What to produce » Please find every line in the records below that contains the word "millimetres", and copy it.

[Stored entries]

^^^^^^^^

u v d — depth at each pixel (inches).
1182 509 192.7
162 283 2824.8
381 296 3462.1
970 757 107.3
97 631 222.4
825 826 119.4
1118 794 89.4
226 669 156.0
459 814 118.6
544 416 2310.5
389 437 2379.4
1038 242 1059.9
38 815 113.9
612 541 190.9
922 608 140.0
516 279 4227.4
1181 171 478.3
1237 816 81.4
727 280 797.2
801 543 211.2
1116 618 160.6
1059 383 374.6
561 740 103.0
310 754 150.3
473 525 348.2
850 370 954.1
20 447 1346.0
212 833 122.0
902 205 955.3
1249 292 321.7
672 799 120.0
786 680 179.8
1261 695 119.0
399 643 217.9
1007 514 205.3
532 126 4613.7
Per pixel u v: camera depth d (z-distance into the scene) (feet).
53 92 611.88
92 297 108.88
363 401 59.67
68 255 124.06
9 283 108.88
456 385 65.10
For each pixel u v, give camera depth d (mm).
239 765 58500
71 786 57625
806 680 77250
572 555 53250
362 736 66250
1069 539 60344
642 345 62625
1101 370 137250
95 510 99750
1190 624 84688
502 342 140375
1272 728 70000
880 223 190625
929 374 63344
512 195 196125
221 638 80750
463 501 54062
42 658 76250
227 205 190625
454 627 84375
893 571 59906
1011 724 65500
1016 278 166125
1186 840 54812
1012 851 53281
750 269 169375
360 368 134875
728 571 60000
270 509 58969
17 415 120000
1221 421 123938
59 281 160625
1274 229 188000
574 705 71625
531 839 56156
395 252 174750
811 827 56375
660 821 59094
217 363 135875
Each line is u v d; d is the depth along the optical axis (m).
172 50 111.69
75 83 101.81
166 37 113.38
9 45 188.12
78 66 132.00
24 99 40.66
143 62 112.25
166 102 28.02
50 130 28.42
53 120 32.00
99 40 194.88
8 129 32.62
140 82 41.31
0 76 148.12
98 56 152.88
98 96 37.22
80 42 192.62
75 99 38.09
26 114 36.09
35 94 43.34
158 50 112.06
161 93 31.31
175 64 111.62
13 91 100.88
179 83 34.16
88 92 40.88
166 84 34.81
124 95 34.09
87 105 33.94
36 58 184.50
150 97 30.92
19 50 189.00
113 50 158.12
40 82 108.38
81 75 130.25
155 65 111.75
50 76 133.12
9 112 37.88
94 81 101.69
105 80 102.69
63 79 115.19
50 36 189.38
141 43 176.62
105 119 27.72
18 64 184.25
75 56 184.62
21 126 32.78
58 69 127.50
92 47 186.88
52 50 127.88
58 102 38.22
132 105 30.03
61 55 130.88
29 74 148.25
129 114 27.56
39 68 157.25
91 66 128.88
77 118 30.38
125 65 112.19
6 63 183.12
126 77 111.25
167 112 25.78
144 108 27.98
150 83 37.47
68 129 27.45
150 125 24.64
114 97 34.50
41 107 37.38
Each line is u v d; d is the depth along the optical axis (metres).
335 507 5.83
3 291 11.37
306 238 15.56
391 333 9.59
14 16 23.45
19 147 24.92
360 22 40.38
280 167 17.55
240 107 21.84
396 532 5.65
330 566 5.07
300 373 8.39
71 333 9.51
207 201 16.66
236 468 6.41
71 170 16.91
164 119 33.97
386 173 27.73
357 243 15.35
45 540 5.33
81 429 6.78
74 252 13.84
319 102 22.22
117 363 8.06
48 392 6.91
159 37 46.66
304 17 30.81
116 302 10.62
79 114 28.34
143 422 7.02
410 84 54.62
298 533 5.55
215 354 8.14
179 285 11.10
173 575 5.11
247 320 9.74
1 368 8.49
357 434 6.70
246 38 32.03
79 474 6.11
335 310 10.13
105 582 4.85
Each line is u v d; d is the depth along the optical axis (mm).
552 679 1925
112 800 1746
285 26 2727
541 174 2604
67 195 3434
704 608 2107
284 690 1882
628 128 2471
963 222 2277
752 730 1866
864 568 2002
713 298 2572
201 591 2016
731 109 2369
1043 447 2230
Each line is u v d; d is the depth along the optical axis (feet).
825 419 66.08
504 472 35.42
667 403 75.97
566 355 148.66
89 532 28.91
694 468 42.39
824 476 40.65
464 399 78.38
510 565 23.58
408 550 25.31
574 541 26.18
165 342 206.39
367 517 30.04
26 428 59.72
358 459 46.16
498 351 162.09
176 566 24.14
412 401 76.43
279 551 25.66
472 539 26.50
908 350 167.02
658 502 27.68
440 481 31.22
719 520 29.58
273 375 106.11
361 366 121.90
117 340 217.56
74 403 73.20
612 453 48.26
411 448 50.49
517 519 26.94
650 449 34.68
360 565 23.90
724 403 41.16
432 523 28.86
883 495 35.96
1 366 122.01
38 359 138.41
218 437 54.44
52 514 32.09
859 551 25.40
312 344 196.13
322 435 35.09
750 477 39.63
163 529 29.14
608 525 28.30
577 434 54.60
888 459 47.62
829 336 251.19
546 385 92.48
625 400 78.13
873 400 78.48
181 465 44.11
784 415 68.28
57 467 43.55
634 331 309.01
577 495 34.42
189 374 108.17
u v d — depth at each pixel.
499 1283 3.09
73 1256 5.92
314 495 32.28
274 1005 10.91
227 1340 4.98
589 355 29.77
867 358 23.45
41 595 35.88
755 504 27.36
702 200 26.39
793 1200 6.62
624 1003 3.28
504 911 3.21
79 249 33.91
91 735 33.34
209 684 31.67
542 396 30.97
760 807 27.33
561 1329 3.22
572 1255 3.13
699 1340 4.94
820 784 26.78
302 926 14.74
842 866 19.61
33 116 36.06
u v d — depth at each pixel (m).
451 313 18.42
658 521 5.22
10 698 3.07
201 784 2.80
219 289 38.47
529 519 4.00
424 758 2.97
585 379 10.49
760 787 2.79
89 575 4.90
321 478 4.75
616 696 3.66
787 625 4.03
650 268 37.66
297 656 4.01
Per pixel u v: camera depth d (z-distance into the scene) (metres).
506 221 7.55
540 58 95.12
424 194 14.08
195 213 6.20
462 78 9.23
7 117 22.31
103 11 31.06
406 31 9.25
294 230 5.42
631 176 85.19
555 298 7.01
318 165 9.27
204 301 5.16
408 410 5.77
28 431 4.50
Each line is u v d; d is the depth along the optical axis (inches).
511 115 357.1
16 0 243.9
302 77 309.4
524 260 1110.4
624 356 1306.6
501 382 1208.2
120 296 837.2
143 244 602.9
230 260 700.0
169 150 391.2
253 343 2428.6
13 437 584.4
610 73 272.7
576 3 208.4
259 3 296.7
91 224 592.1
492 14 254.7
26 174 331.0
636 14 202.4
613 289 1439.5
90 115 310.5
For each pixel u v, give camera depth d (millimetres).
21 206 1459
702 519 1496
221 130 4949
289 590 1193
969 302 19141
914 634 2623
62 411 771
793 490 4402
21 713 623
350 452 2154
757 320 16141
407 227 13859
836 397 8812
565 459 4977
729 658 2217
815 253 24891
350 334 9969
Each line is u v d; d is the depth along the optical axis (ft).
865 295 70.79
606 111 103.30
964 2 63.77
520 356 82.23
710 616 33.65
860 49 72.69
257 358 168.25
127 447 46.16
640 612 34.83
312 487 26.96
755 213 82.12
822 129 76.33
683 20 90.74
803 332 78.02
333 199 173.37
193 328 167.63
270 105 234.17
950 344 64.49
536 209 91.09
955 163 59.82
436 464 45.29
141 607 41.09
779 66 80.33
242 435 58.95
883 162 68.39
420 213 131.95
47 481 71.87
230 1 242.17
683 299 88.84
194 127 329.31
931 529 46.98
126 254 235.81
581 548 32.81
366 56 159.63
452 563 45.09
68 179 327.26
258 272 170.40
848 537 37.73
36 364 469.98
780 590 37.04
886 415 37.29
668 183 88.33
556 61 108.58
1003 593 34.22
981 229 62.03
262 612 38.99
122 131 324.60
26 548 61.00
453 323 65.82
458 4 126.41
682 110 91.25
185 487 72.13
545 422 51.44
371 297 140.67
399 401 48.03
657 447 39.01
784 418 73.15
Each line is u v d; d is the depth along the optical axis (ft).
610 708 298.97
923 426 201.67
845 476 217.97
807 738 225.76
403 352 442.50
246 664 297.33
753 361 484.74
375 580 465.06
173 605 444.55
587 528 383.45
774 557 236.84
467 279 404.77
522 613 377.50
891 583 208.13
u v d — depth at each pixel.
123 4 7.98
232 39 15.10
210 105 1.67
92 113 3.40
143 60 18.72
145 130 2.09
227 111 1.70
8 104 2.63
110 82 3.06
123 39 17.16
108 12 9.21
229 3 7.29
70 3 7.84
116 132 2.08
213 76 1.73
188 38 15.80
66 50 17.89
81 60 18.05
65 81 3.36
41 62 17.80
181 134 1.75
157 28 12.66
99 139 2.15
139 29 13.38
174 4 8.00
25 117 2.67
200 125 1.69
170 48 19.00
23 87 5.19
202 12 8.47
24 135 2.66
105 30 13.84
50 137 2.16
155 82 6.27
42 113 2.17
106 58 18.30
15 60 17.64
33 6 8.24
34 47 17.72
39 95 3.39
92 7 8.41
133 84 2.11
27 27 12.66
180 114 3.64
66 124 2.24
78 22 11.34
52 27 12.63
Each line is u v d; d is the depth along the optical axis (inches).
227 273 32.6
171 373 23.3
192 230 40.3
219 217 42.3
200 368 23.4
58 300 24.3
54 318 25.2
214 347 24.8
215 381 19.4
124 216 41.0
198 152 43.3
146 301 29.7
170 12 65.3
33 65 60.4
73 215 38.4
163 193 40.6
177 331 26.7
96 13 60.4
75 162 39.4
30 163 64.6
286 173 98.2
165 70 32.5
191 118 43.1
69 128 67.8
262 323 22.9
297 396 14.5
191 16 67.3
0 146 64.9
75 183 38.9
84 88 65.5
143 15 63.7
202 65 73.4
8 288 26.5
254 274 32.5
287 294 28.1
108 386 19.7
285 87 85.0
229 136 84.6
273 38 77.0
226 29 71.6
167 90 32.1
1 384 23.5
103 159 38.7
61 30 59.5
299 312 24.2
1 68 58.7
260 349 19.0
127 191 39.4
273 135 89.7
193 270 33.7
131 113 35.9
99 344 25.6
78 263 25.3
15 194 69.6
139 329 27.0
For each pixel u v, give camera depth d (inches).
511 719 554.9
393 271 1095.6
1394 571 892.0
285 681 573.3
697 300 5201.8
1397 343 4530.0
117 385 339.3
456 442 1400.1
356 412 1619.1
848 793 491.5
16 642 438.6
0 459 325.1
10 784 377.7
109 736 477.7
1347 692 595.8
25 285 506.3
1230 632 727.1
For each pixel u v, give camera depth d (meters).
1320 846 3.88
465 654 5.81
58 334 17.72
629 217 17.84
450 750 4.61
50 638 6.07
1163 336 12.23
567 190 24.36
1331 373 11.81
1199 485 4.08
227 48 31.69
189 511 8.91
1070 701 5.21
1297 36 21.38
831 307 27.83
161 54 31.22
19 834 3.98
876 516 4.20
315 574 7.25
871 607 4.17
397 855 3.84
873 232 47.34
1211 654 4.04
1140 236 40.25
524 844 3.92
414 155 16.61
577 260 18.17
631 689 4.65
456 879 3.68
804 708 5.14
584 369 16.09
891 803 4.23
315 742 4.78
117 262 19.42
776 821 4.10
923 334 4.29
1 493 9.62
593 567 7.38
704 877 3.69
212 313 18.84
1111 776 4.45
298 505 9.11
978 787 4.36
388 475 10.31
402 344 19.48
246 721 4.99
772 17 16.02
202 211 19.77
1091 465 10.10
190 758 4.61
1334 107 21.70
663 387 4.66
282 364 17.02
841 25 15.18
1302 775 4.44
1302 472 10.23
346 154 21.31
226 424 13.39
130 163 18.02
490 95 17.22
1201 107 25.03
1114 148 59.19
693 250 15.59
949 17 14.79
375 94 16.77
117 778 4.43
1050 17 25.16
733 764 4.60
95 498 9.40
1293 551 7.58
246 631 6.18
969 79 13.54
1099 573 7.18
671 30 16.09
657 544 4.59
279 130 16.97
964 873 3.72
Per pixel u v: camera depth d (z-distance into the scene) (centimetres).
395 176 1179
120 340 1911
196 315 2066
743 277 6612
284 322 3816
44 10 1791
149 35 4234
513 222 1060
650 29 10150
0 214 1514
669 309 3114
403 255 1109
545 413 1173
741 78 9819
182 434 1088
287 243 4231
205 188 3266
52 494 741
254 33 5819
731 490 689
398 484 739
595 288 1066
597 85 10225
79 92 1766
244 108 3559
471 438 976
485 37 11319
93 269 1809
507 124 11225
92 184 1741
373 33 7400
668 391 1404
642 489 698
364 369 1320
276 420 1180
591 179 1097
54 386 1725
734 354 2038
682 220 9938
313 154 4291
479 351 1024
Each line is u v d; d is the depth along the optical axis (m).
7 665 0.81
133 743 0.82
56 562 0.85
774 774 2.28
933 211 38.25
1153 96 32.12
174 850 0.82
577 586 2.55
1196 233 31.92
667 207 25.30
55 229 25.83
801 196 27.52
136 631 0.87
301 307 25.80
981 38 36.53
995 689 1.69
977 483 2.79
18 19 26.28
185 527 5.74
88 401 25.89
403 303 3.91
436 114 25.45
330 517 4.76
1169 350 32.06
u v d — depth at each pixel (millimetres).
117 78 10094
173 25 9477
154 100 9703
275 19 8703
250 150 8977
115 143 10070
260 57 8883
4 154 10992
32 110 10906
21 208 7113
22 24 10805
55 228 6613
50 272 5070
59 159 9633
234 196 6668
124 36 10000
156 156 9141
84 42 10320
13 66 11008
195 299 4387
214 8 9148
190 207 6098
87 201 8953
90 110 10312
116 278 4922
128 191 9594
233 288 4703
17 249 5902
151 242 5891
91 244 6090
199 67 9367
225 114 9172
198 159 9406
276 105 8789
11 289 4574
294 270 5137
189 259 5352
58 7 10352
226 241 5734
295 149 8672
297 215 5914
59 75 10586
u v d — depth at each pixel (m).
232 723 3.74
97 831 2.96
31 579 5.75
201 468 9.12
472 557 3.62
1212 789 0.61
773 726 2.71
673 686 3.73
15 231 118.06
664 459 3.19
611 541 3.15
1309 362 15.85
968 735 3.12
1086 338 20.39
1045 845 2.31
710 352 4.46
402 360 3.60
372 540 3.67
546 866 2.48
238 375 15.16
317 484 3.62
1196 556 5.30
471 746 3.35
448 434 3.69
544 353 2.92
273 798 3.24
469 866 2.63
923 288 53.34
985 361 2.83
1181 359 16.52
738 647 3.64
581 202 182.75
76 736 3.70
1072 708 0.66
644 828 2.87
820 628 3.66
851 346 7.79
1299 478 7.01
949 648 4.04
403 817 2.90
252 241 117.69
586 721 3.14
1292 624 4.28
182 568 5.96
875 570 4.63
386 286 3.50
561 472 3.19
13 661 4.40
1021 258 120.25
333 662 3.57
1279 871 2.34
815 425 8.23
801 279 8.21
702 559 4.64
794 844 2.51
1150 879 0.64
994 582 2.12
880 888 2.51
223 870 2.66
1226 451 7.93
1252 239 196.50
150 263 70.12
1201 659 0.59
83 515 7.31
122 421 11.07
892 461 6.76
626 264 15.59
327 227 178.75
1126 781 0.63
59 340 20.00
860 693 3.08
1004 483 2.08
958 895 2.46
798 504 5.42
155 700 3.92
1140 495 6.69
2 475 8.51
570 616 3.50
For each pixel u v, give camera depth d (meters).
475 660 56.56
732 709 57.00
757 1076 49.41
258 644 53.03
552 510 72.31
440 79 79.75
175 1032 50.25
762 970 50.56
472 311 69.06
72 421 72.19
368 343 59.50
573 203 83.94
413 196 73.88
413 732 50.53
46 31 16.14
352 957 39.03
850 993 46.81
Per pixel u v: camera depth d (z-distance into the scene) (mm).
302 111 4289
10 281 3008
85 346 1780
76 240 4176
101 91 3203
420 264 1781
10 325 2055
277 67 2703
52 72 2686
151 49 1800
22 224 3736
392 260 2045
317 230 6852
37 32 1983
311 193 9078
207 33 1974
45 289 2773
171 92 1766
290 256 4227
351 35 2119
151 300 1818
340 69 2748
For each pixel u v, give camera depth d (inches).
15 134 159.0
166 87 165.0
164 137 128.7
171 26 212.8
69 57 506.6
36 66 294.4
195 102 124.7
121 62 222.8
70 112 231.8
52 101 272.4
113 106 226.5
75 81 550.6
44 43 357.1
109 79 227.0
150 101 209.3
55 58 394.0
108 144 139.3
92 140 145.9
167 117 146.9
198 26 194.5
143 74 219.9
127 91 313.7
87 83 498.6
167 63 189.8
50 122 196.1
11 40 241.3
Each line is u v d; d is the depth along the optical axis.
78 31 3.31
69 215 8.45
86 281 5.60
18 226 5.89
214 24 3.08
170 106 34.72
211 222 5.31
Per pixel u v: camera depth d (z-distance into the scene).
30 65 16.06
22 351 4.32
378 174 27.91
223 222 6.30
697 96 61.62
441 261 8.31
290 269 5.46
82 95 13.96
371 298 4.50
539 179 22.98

^^^^^^^^

Worked solution »
For each pixel u v, give camera depth d (millimetres).
u v d — depth at each pixel (millimetres).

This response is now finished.